According to SAPS, selection criteria assess whether dogs have the right traits for specific duties.

Dogs considered for detection and search work, including narcotics, explosives, firearms or search-and-rescue, are required to show a high play/prey drive, shown by an intense focus on and desire to chase balls or toys.

Those intended for patrol and arrest roles must show a non-emotional, predatory sequence of prey drive, which is associated with controlled aggression necessary for suspect apprehension and protection work.

Mathe said donated dogs that do not meet operational training requirements are either returned to the donor, transferred to other government departments such as correctional services, or placed with the National Council of SPCAs for rehoming.

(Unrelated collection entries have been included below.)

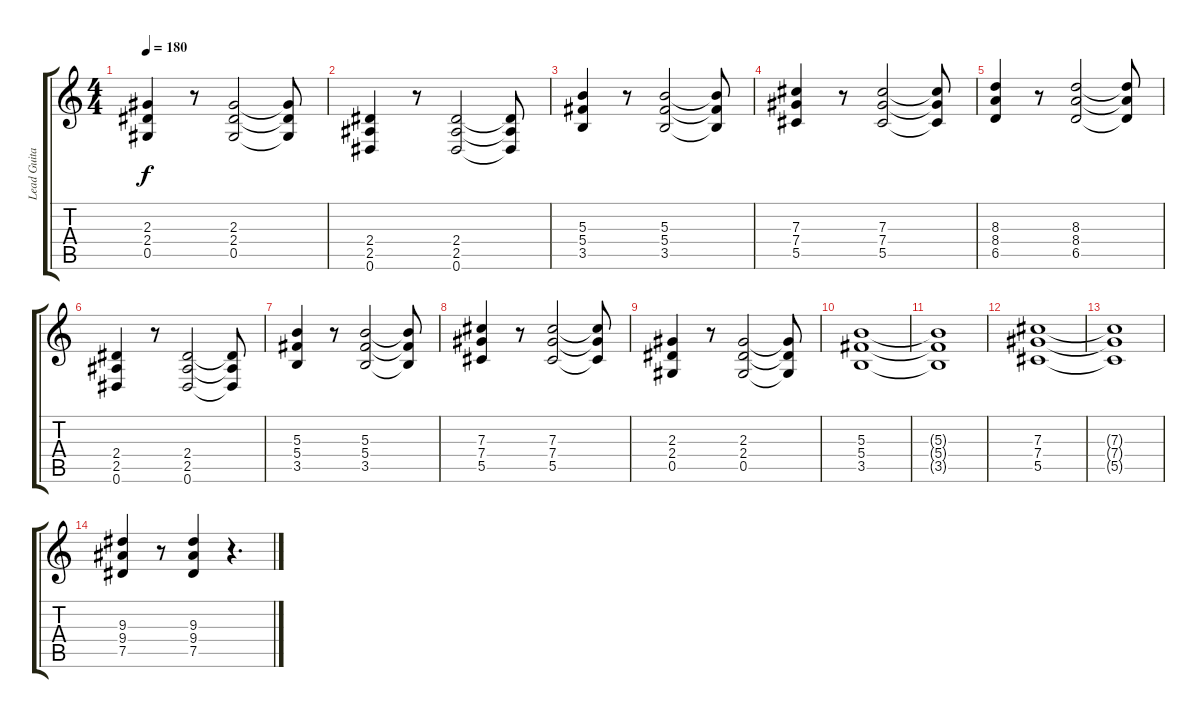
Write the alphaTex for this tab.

\track ("Lead Guitar (Martin Sweet)" "Lead Guita") {instrument distortionguitar}
\staff {score tabs}
\tuning (Eb4 Bb3 Gb3 Db3 Ab2 Eb2) {hide}
\ts (4 4)
\tempo 180
\clef g2
\ks c
(2.3 2.4 0.5).4{dy f} r.8 (2.3 2.4 0.5).2 (2.3{t} 2.4{t} 0.5{t}).8 |
(2.4 2.5 0.6).4 r.8 (2.4 2.5 0.6).2 (2.4{t} 2.5{t} 0.6{t}).8 |
(5.3 5.4 3.5).4 r.8 (5.3 5.4 3.5).2 (5.3{t} 5.4{t} 3.5{t}).8 |
(7.3 7.4 5.5).4 r.8 (7.3 7.4 5.5).2 (7.3{t} 7.4{t} 5.5{t}).8 |
(8.3 8.4 6.5).4 r.8 (8.3 8.4 6.5).2 (8.3{t} 8.4{t} 6.5{t}).8 |
(2.4 2.5 0.6).4 r.8 (2.4 2.5 0.6).2 (2.4{t} 2.5{t} 0.6{t}).8 |
(5.3 5.4 3.5).4 r.8 (5.3 5.4 3.5).2 (5.3{t} 5.4{t} 3.5{t}).8 |
(7.3 7.4 5.5).4 r.8 (7.3 7.4 5.5).2 (7.3{t} 7.4{t} 5.5{t}).8 |
(2.3 2.4 0.5).4 r.8 (2.3 2.4 0.5).2 (2.3{t} 2.4{t} 0.5{t}).8 |
(5.3 5.4 3.5).1 |
(5.3{t} 5.4{t} 3.5{t}).1 |
(7.3 7.4 5.5).1 |
(7.3{t} 7.4{t} 5.5{t}).1 |
(9.3 9.4 7.5).4 r.8 (9.3 9.4 7.5).4 r.4{d}
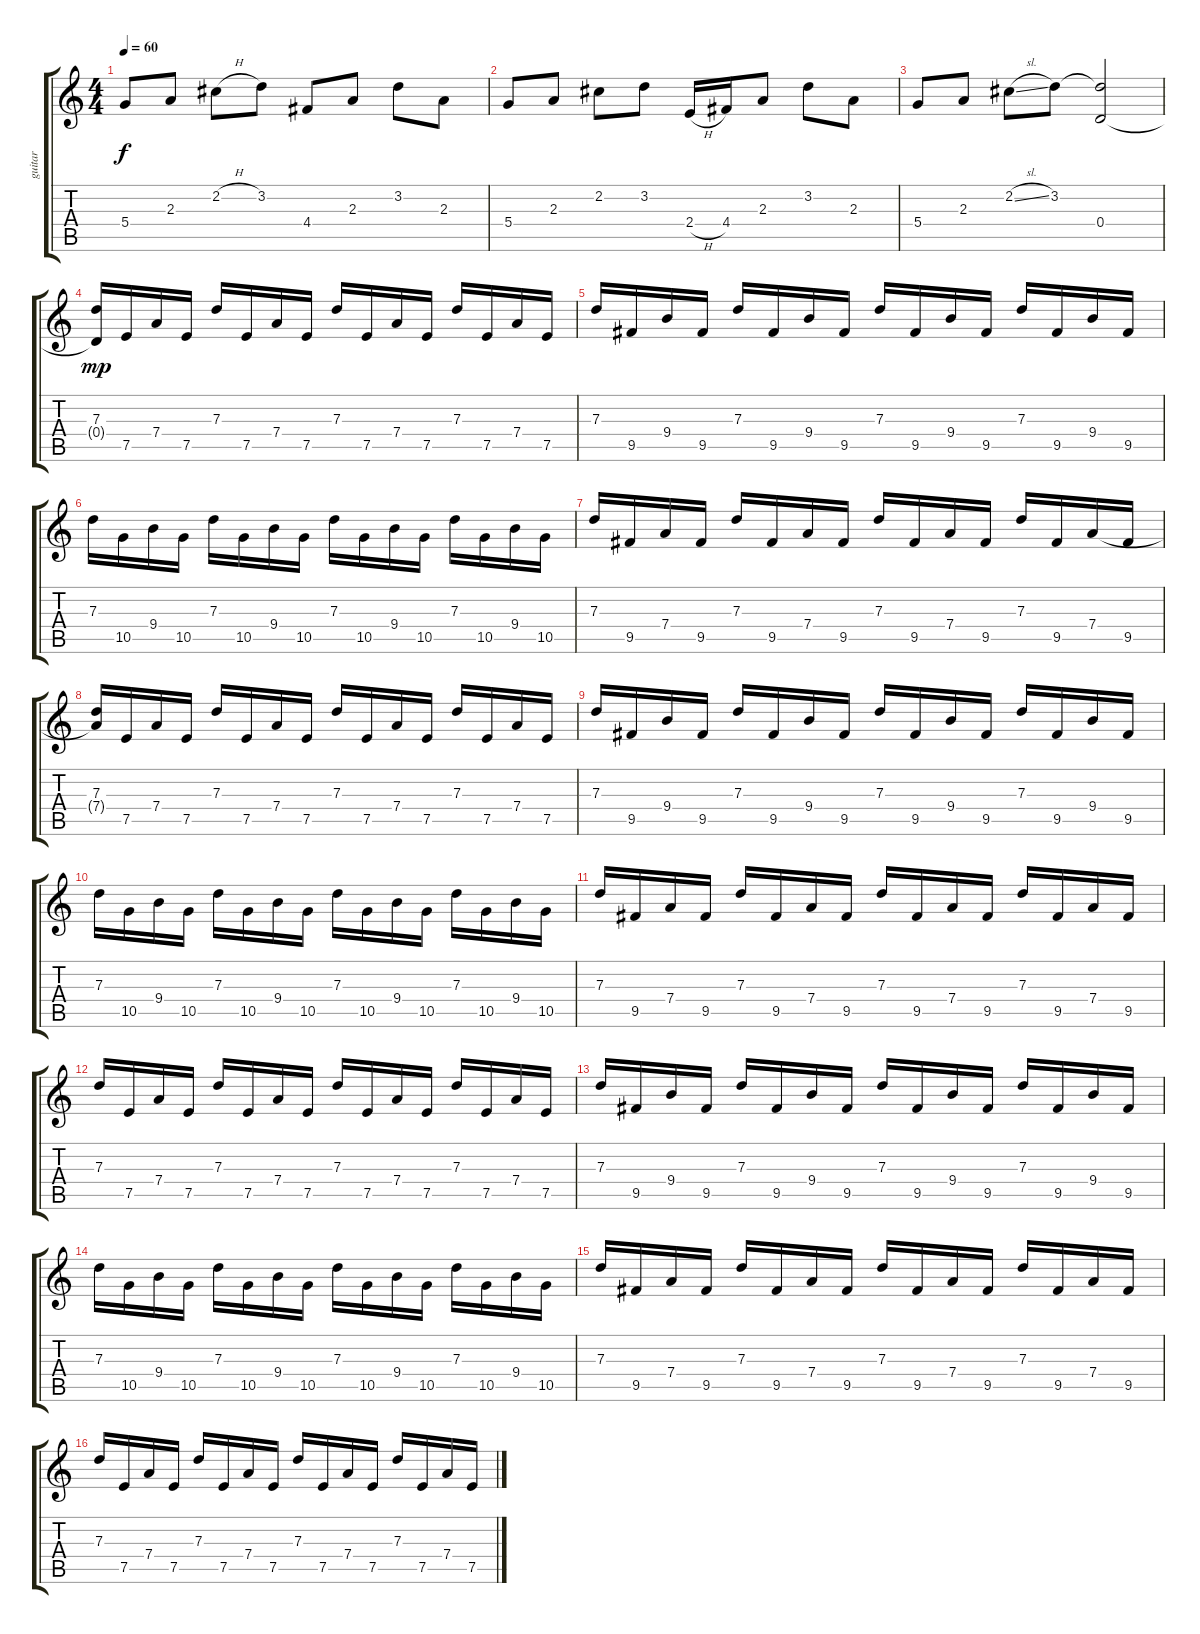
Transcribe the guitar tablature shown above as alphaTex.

\track ("guitar" "guitar") {instrument electricguitarclean}
\staff {score tabs}
\tuning (E4 B3 G3 D3 A2 E2) {hide}
\ts (4 4)
\tempo 60
\clef g2
\ks c
5.4.8{dy f instrument electricguitarclean} 2.3.8 2.2{h}.8 3.2.8 4.4.8 2.3.8 3.2.8 2.3.8 |
5.4.8 2.3.8 2.2.8 3.2.8 2.4{h}.16 4.4.16 2.3.8 3.2.8 2.3.8 |
5.4.8 2.3.8 2.2{sl}.8 3.2.8 (3.2{t} 0.4).2 |
(7.3 0.4{t}).16{dy mp} 7.5.16 7.4.16 7.5.16 7.3.16 7.5.16 7.4.16 7.5.16 7.3.16 7.5.16 7.4.16 7.5.16 7.3.16 7.5.16 7.4.16 7.5.16 |
7.3.16 9.5.16 9.4.16 9.5.16 7.3.16 9.5.16 9.4.16 9.5.16 7.3.16 9.5.16 9.4.16 9.5.16 7.3.16 9.5.16 9.4.16 9.5.16 |
7.3.16 10.5.16 9.4.16 10.5.16 7.3.16 10.5.16 9.4.16 10.5.16 7.3.16 10.5.16 9.4.16 10.5.16 7.3.16 10.5.16 9.4.16 10.5.16 |
7.3.16 9.5.16 7.4.16 9.5.16 7.3.16 9.5.16 7.4.16 9.5.16 7.3.16 9.5.16 7.4.16 9.5.16 7.3.16 9.5.16 7.4.16 9.5.16 |
(7.3 7.4{t}).16 7.5.16 7.4.16 7.5.16 7.3.16 7.5.16 7.4.16 7.5.16 7.3.16 7.5.16 7.4.16 7.5.16 7.3.16 7.5.16 7.4.16 7.5.16 |
7.3.16 9.5.16 9.4.16 9.5.16 7.3.16 9.5.16 9.4.16 9.5.16 7.3.16 9.5.16 9.4.16 9.5.16 7.3.16 9.5.16 9.4.16 9.5.16 |
7.3.16 10.5.16 9.4.16 10.5.16 7.3.16 10.5.16 9.4.16 10.5.16 7.3.16 10.5.16 9.4.16 10.5.16 7.3.16 10.5.16 9.4.16 10.5.16 |
7.3.16 9.5.16 7.4.16 9.5.16 7.3.16 9.5.16 7.4.16 9.5.16 7.3.16 9.5.16 7.4.16 9.5.16 7.3.16 9.5.16 7.4.16 9.5.16 |
7.3.16 7.5.16 7.4.16 7.5.16 7.3.16 7.5.16 7.4.16 7.5.16 7.3.16 7.5.16 7.4.16 7.5.16 7.3.16 7.5.16 7.4.16 7.5.16 |
7.3.16 9.5.16 9.4.16 9.5.16 7.3.16 9.5.16 9.4.16 9.5.16 7.3.16 9.5.16 9.4.16 9.5.16 7.3.16 9.5.16 9.4.16 9.5.16 |
7.3.16 10.5.16 9.4.16 10.5.16 7.3.16 10.5.16 9.4.16 10.5.16 7.3.16 10.5.16 9.4.16 10.5.16 7.3.16 10.5.16 9.4.16 10.5.16 |
7.3.16 9.5.16 7.4.16 9.5.16 7.3.16 9.5.16 7.4.16 9.5.16 7.3.16 9.5.16 7.4.16 9.5.16 7.3.16 9.5.16 7.4.16 9.5.16 |
7.3.16 7.5.16 7.4.16 7.5.16 7.3.16 7.5.16 7.4.16 7.5.16 7.3.16 7.5.16 7.4.16 7.5.16 7.3.16 7.5.16 7.4.16 7.5.16
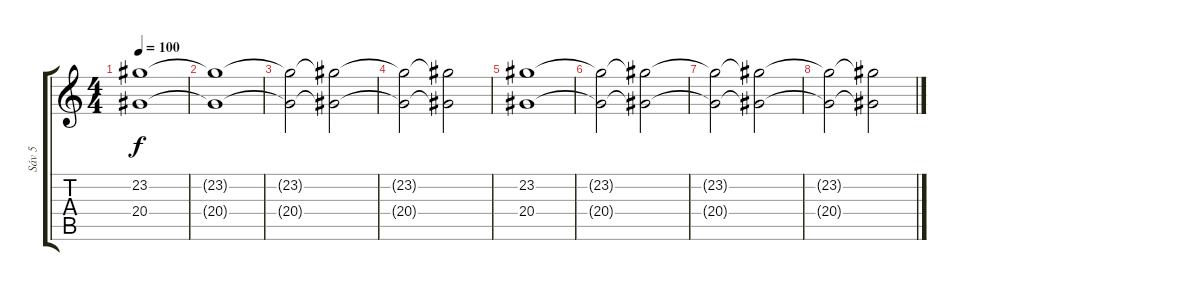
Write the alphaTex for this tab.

\track ("Sáv 5" "Sáv 5") {instrument choiraahs}
\staff {score tabs}
\tuning (D4 A3 F3 C3 G2 D2) {hide}
\ts (4 4)
\tempo 100
\clef g2
\ks c
(23.2 20.4).1{dy f volume 11} |
(23.2{t} 20.4{t}).1 |
(23.2{t} 20.4{t}).2 (23.2{t} 20.4{t}).2 |
(23.2{t} 20.4{t}).2 (23.2{t} 20.4{t}).2 |
(23.2 20.4).1 |
(23.2{t} 20.4{t}).2 (23.2{t} 20.4{t}).2 |
(23.2{t} 20.4{t}).2 (23.2{t} 20.4{t}).2 |
(23.2{t} 20.4{t}).2 (23.2{t} 20.4{t}).2
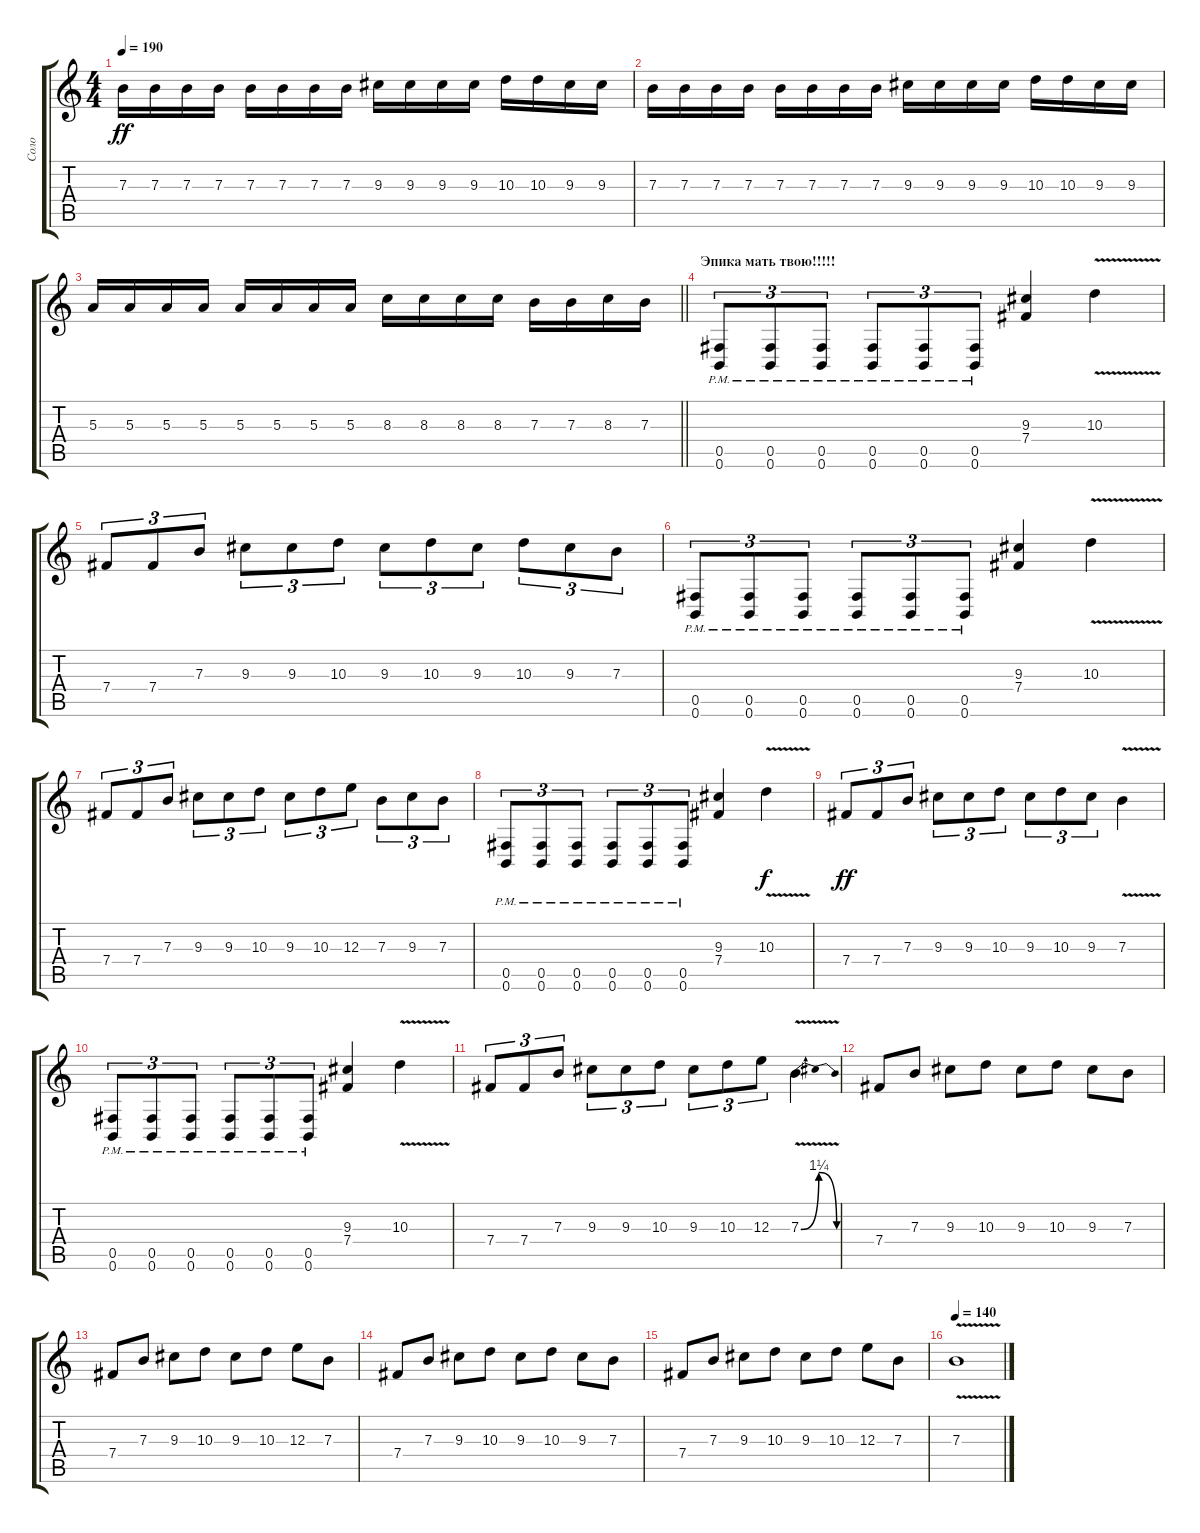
\track ("Соло" "Соло") {instrument distortionguitar}
\staff {score tabs}
\tuning (Db4 Ab3 E3 B2 Gb2 B1) {hide}
\ts (4 4)
\tempo 190
\clef g2
\ks c
7.3.16{dy ff} 7.3.16 7.3.16 7.3.16 7.3.16 7.3.16 7.3.16 7.3.16 9.3.16 9.3.16 9.3.16 9.3.16 10.3.16 10.3.16 9.3.16 9.3.16 |
7.3.16 7.3.16 7.3.16 7.3.16 7.3.16 7.3.16 7.3.16 7.3.16 9.3.16 9.3.16 9.3.16 9.3.16 10.3.16 10.3.16 9.3.16 9.3.16 |
\barLineRight lightlight
5.3.16 5.3.16 5.3.16 5.3.16 5.3.16 5.3.16 5.3.16 5.3.16 8.3.16 8.3.16 8.3.16 8.3.16 7.3.16 7.3.16 8.3.16 7.3.16 |
\section ("" "Эпика мать твою!!!!!")
(0.5{pm} 0.6{pm}).8{tu (3 2)} (0.5{pm} 0.6{pm}).8{tu (3 2)} (0.5{pm} 0.6{pm}).8{tu (3 2)} (0.5{pm} 0.6{pm}).8{tu (3 2)} (0.5{pm} 0.6{pm}).8{tu (3 2)} (0.5{pm} 0.6{pm}).8{tu (3 2)} (9.3 7.4).4 10.3{v}.4 |
7.4.8{tu (3 2)} 7.4.8{tu (3 2)} 7.3.8{tu (3 2)} 9.3.8{tu (3 2)} 9.3.8{tu (3 2)} 10.3.8{tu (3 2)} 9.3.8{tu (3 2)} 10.3.8{tu (3 2)} 9.3.8{tu (3 2)} 10.3.8{tu (3 2)} 9.3.8{tu (3 2)} 7.3.8{tu (3 2)} |
(0.5{pm} 0.6{pm}).8{tu (3 2)} (0.5{pm} 0.6{pm}).8{tu (3 2)} (0.5{pm} 0.6{pm}).8{tu (3 2)} (0.5{pm} 0.6{pm}).8{tu (3 2)} (0.5{pm} 0.6{pm}).8{tu (3 2)} (0.5{pm} 0.6{pm}).8{tu (3 2)} (9.3 7.4).4 10.3{v}.4 |
7.4.8{tu (3 2)} 7.4.8{tu (3 2)} 7.3.8{tu (3 2)} 9.3.8{tu (3 2)} 9.3.8{tu (3 2)} 10.3.8{tu (3 2)} 9.3.8{tu (3 2)} 10.3.8{tu (3 2)} 12.3.8{tu (3 2)} 7.3.8{tu (3 2)} 9.3.8{tu (3 2)} 7.3.8{tu (3 2)} |
(0.5{pm} 0.6{pm}).8{tu (3 2)} (0.5{pm} 0.6{pm}).8{tu (3 2)} (0.5{pm} 0.6{pm}).8{tu (3 2)} (0.5{pm} 0.6{pm}).8{tu (3 2)} (0.5{pm} 0.6{pm}).8{tu (3 2)} (0.5{pm} 0.6{pm}).8{tu (3 2)} (9.3 7.4).4 10.3{v}.4{dy f} |
7.4.8{tu (3 2) dy ff} 7.4.8{tu (3 2)} 7.3.8{tu (3 2)} 9.3.8{tu (3 2)} 9.3.8{tu (3 2)} 10.3.8{tu (3 2)} 9.3.8{tu (3 2)} 10.3.8{tu (3 2)} 9.3.8{tu (3 2)} 7.3{v}.4 |
(0.5{pm} 0.6{pm}).8{tu (3 2)} (0.5{pm} 0.6{pm}).8{tu (3 2)} (0.5{pm} 0.6{pm}).8{tu (3 2)} (0.5{pm} 0.6{pm}).8{tu (3 2)} (0.5{pm} 0.6{pm}).8{tu (3 2)} (0.5{pm} 0.6{pm}).8{tu (3 2)} (9.3 7.4).4 10.3{v}.4 |
7.4.8{tu (3 2)} 7.4.8{tu (3 2)} 7.3.8{tu (3 2)} 9.3.8{tu (3 2)} 9.3.8{tu (3 2)} 10.3.8{tu (3 2)} 9.3.8{tu (3 2)} 10.3.8{tu (3 2)} 12.3.8{tu (3 2)} 7.3{be (bendrelease 0 0 15 5 15 5 60 0) v}.4 |
7.4.8 7.3.8 9.3.8 10.3.8 9.3.8 10.3.8 9.3.8 7.3.8 |
7.4.8 7.3.8 9.3.8 10.3.8 9.3.8 10.3.8 12.3.8 7.3.8 |
7.4.8 7.3.8 9.3.8 10.3.8 9.3.8 10.3.8 9.3.8 7.3.8 |
7.4.8 7.3.8 9.3.8 10.3.8 9.3.8 10.3.8 12.3.8 7.3.8 |
\tempo 140
7.3{v}.1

“When trained police dogs reach the end of their operational service, K9 handlers are allowed to rehome the animals. All dog donations to the SAPS are unconditional and irrevocable,” said Mathe.

She said once accepted into the SAPS system, donated dogs become SAPS assets and are allocated to K9 handlers for training in line with discipline suitability and operational needs identified by the service.

Mathe said dog donations form part of an ongoing procurement strategy, alongside purchasing and breeding, and are not limited to emergency interventions. She said this approach ensures the sustained capacitation of SAPS K9 Units.

“The SAPS is also intensifying training efforts to ensure that available dogs are trained without unnecessary delays. On average, a dog is deployed within six months of acquisition, depending on its readiness and suitability,” she said.